- **EXERCISE INPUTS**
Start of Block
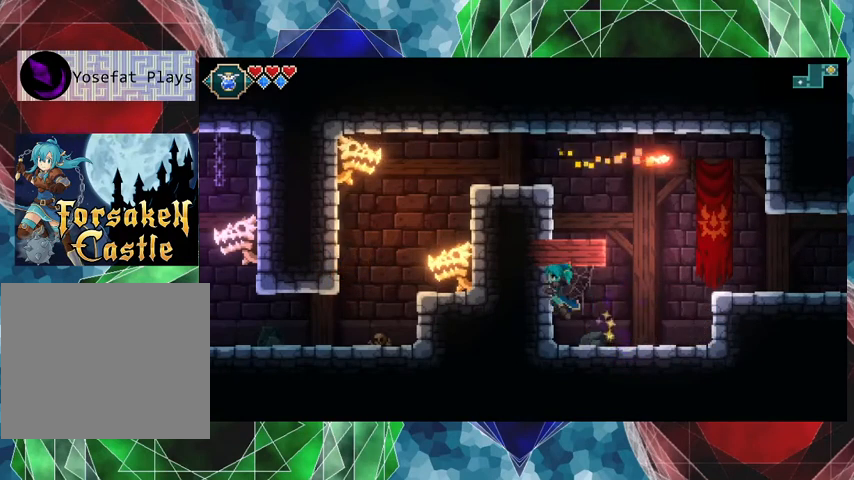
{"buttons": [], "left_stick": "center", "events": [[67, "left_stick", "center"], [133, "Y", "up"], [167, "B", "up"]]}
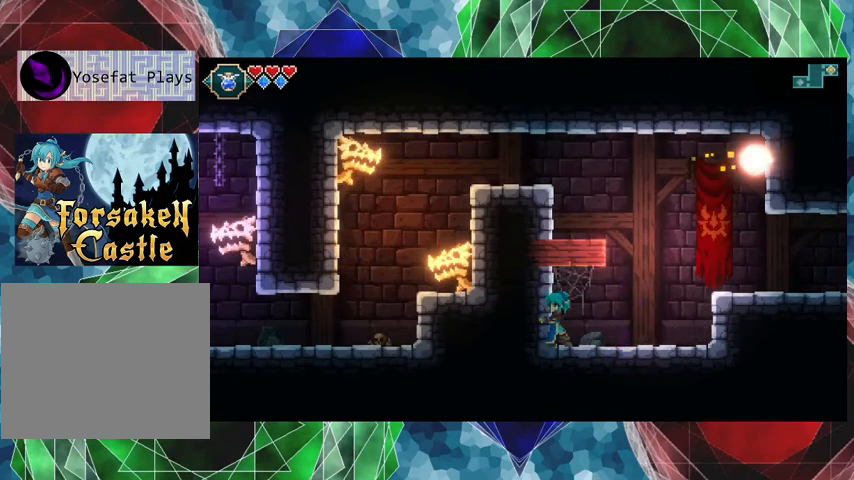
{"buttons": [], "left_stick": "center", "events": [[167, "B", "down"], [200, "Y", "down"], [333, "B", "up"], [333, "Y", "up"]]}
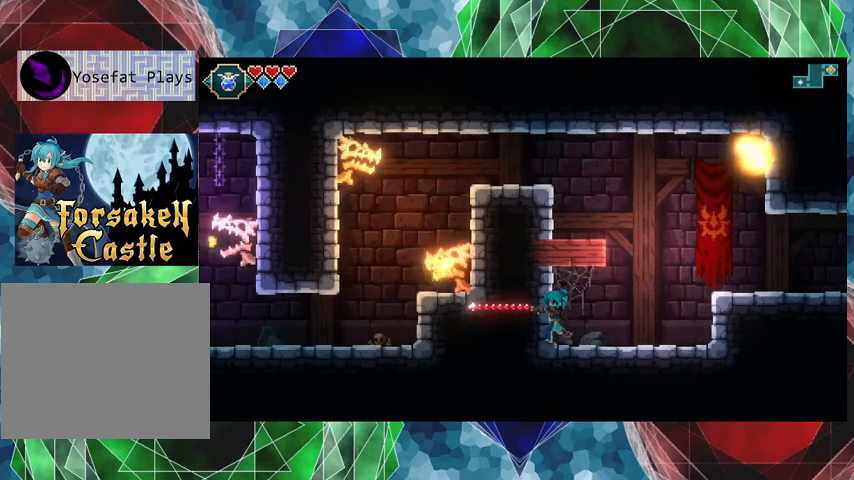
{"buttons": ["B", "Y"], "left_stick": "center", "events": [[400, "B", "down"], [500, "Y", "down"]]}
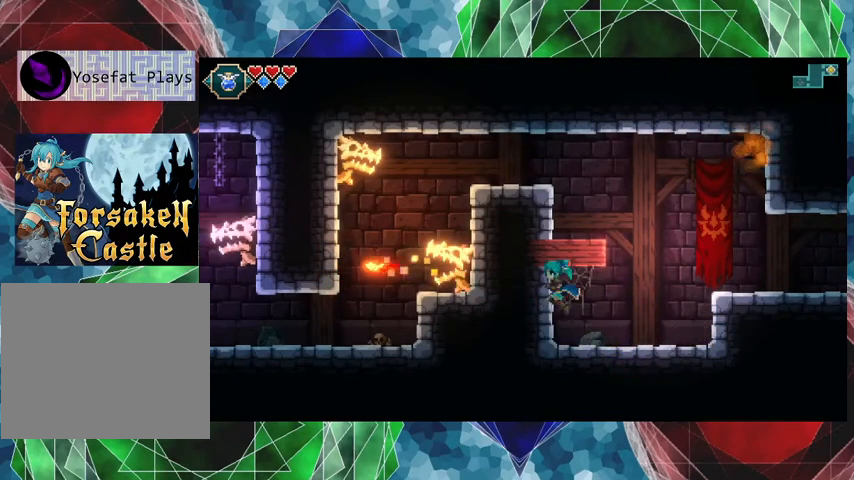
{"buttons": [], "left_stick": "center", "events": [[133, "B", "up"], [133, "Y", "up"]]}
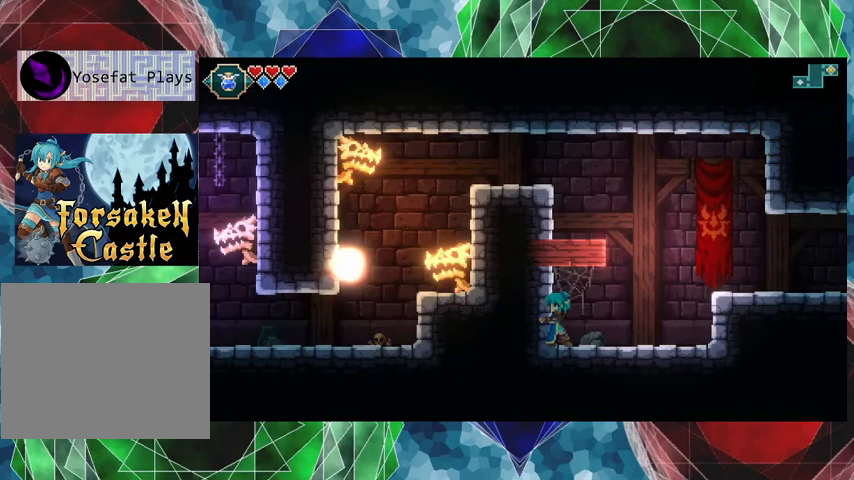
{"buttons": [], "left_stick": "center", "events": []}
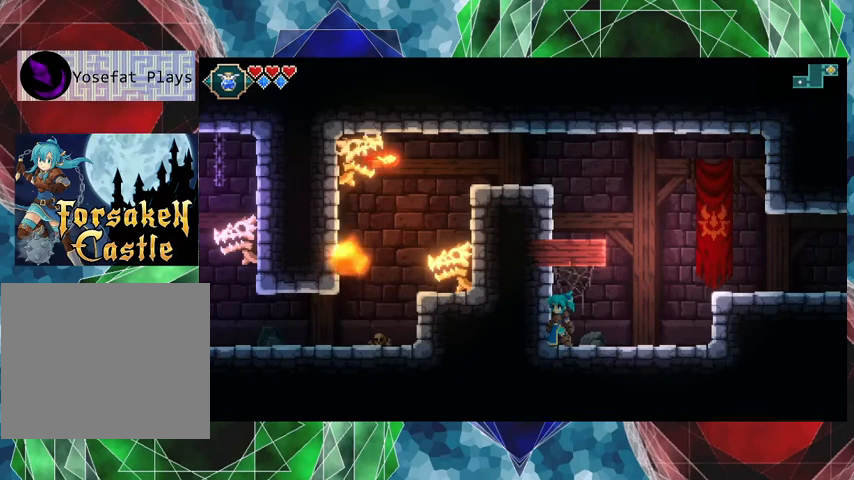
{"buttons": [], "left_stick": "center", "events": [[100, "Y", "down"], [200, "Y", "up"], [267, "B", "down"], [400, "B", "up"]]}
End of Block
Start of Block
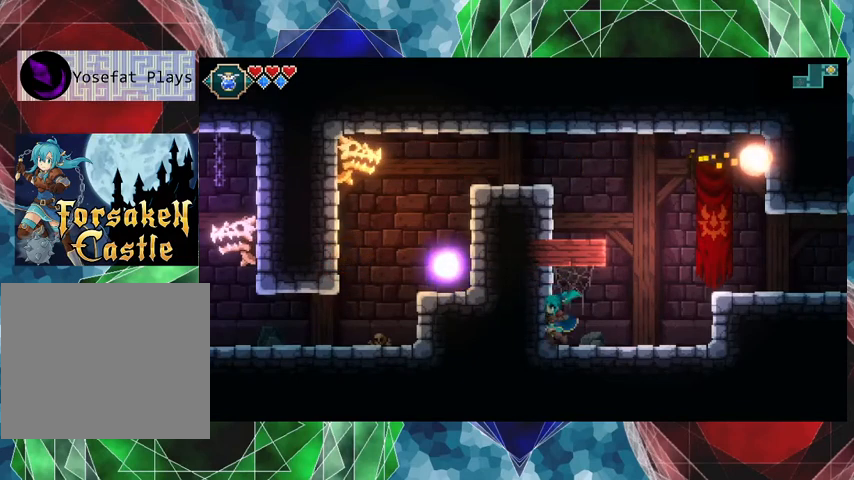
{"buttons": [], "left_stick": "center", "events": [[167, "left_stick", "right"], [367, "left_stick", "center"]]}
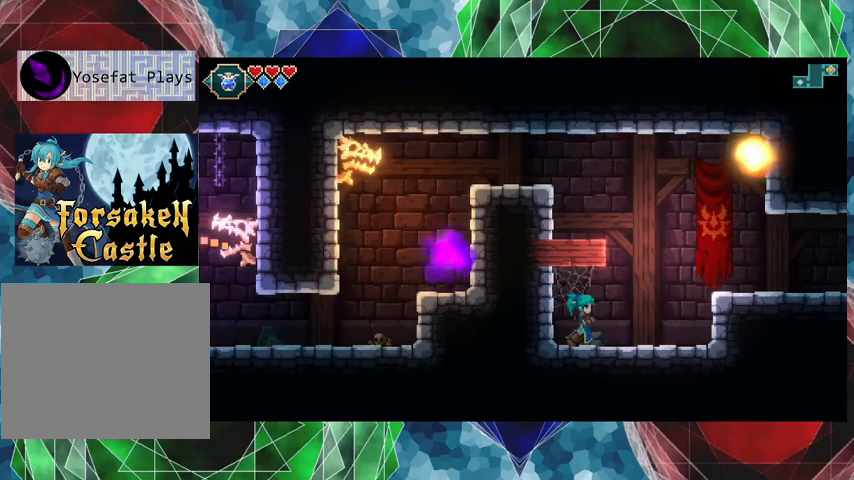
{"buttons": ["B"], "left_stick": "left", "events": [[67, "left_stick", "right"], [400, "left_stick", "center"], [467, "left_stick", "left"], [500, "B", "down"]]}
End of Block
- **REQUIREMENT**
Look through the entries above, find each line containing "down", and copy it.

- **EXERCISE ANSWER**
{"buttons": [], "left_stick": "center", "events": [[167, "B", "down"], [200, "Y", "down"], [333, "B", "up"], [333, "Y", "up"]]}
{"buttons": ["B", "Y"], "left_stick": "center", "events": [[400, "B", "down"], [500, "Y", "down"]]}
{"buttons": [], "left_stick": "center", "events": [[100, "Y", "down"], [200, "Y", "up"], [267, "B", "down"], [400, "B", "up"]]}
{"buttons": ["B"], "left_stick": "left", "events": [[67, "left_stick", "right"], [400, "left_stick", "center"], [467, "left_stick", "left"], [500, "B", "down"]]}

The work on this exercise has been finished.